The Fall of Juan.
Monday, July 31st, 2006Continued from the previous post (below this one) in which I relate how I am having an affair…
It’s all over with Juan, my aging pool-boy Lothario. By Thursday it was clear that we were growing apart.
“We’re growing apart.” I said to him.
“Yes, ever since Thursday”, he agreed. “Was it my contention that most modern people are leading lives of quiet desperation?”
“No, I don’t believe that was it,” I said. “But your pie-charts and mathematical proofs on the subject were very convincing.”
“So… was it the time I showed you my champion giant-pumpkin medals from State Fairs 1979-1989? I knew I should have brought my 90’s portfolio – global warming really started to boost my poundages in the 90s.”
“No, your pumpkins are remarkable, Juan. And who’d have thought there was so much to learn about squash! No, I think, in the end, the thing that told me we could never be together was that evening under the stars, by the pool – the way you stabbed that passing pigeon with a toasting fork and a savagery in your eyes I have never before encountered. No, not even at fresher’s week in uni.”
“Didn’t you like it then, the pigeon?”
Oh Juan – he was delicious and, before we part forever, I must get the recipe for tha marinade and that 11-bean side-salad from you. But, Juan honey, it was really the bit before that when you held the pigeon’s still-beating heart aloft and cried out to the world that you were robbed of that part in the Crest Whitening Strip advert and that this is what would happen to the next visionless director who didn’t hire you.”
“Too dramatic?” said Juan, now slumped and crestfallen, even in a commercial sense.
“Not at all,” I murmered consolingly; after all, I’m not a hard-hearted housewife. “Dave just doesn’t like pigeon-blood in the swimming pool. He’d much rather see their heads impaled on the four letters of the weather vane as a warning to other pigeons that they perch round Casa Problemo at their peril.”
And so, without recrimination or rancour, we went our separate ways: Juan over the fence to Mrs. Mussolini’s swimming-pool (apparantly her filters are in a shocking state and Juan thinks he’s the man to clear them); I, back to the kitchen to rustle-up 11 more beans for a salad.
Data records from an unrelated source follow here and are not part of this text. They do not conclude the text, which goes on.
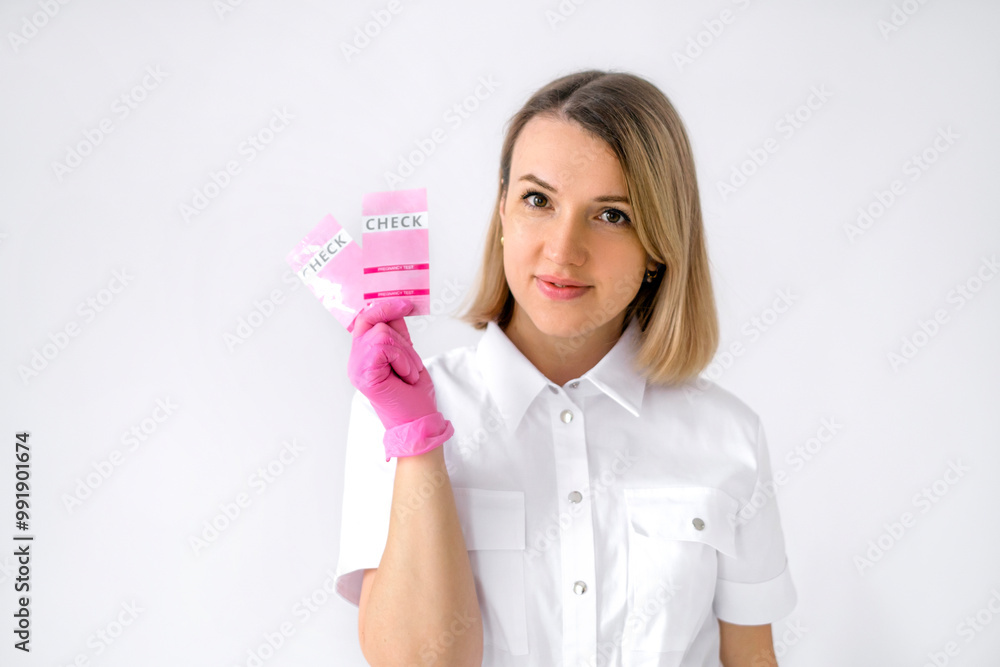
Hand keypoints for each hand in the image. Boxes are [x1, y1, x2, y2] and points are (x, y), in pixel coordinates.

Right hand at [346, 298, 439, 431]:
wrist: (418, 421)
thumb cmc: (414, 395)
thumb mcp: (407, 354)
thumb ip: (397, 333)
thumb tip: (396, 306)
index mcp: (363, 355)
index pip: (365, 319)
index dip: (383, 307)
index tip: (406, 303)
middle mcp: (355, 360)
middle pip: (371, 320)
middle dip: (400, 337)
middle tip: (411, 363)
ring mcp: (356, 367)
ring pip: (381, 333)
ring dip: (405, 353)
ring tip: (408, 373)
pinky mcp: (363, 373)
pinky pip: (384, 346)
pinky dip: (402, 359)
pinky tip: (405, 377)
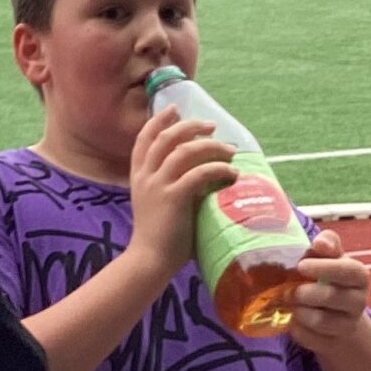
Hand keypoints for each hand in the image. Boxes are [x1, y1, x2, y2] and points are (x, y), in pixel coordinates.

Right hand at [123, 106, 237, 277]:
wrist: (148, 261)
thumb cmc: (158, 239)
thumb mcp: (157, 204)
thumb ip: (171, 187)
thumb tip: (201, 177)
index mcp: (138, 176)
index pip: (144, 139)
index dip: (159, 121)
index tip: (174, 110)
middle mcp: (145, 176)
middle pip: (166, 138)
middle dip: (190, 126)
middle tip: (211, 126)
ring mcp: (158, 185)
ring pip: (184, 150)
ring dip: (210, 146)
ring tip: (229, 150)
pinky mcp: (173, 198)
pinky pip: (198, 173)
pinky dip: (218, 169)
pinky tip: (232, 173)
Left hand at [287, 229, 370, 354]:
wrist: (338, 317)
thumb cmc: (329, 279)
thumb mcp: (330, 258)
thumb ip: (327, 245)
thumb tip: (319, 243)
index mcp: (359, 276)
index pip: (348, 271)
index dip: (324, 268)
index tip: (301, 266)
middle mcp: (359, 301)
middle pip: (331, 297)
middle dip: (304, 293)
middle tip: (289, 290)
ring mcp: (348, 325)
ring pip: (320, 320)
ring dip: (299, 312)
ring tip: (292, 305)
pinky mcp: (333, 344)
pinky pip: (309, 338)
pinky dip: (296, 329)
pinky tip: (294, 321)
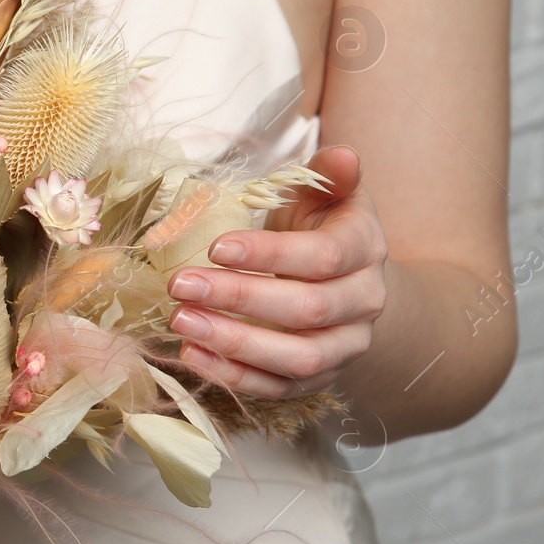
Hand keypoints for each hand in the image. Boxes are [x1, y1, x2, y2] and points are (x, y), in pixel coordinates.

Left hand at [166, 144, 387, 398]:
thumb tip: (344, 156)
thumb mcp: (324, 193)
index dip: (268, 254)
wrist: (347, 282)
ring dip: (234, 342)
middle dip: (239, 298)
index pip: (322, 257)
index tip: (214, 247)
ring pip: (297, 357)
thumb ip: (329, 175)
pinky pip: (280, 387)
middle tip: (179, 285)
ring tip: (180, 321)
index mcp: (364, 250)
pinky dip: (235, 376)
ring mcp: (343, 347)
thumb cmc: (320, 227)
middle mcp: (363, 303)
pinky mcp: (317, 378)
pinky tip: (191, 354)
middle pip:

The ProblemHusband will miss Juan, I ruminated, as I donned my pinnie and checked my always flawless bouffant. He’s grown to really enjoy their discussions about Mrs. Thatcher. But how will he take to Philippe, the new sous-chef I engaged when it all went pigeon-shaped with Juan?
Philippe is much more Gallic and brooding than Juan and can be very temperamental when making sauces. We have decided to give each other a week’s trial of circling around the kitchen-island tossing our chins up contemptuously and saying “Phthoo! You French/Scotteesh kneuw neusseeng about mekking zee sauces!” If that goes well, we aim to start a torrid affair next week. (A trial period will also give him a chance to become familiar with my herb-cupboard and reduction techniques.)
I only hope that Juan never finds out that it was Philippe who finally got the part he coveted in the Crest Whitening Strips commercial. All service industry Californian males between the ages of 25 and 55 are Actors first and will fling aside their hose/spatula/personal-trainee at the first call of Hollywood, even if Hollywood got the wrong number.
They’re a hardy breed though, these seekers-of-fame, and are to be admired. They look upon repeated soul-crushing rejection and disappointment as an emotion they can use in their next walk-on part in The OC. Look carefully and you will see the background gas-station attendants and Dogwalker #s 2 and 3 in such shows, swooning and weeping all over the place. You have to love that. When life hands them lemons they make margaritas. (Although, it has to be said of some of these budding actors, when life hands them swine they will sometimes make ham.)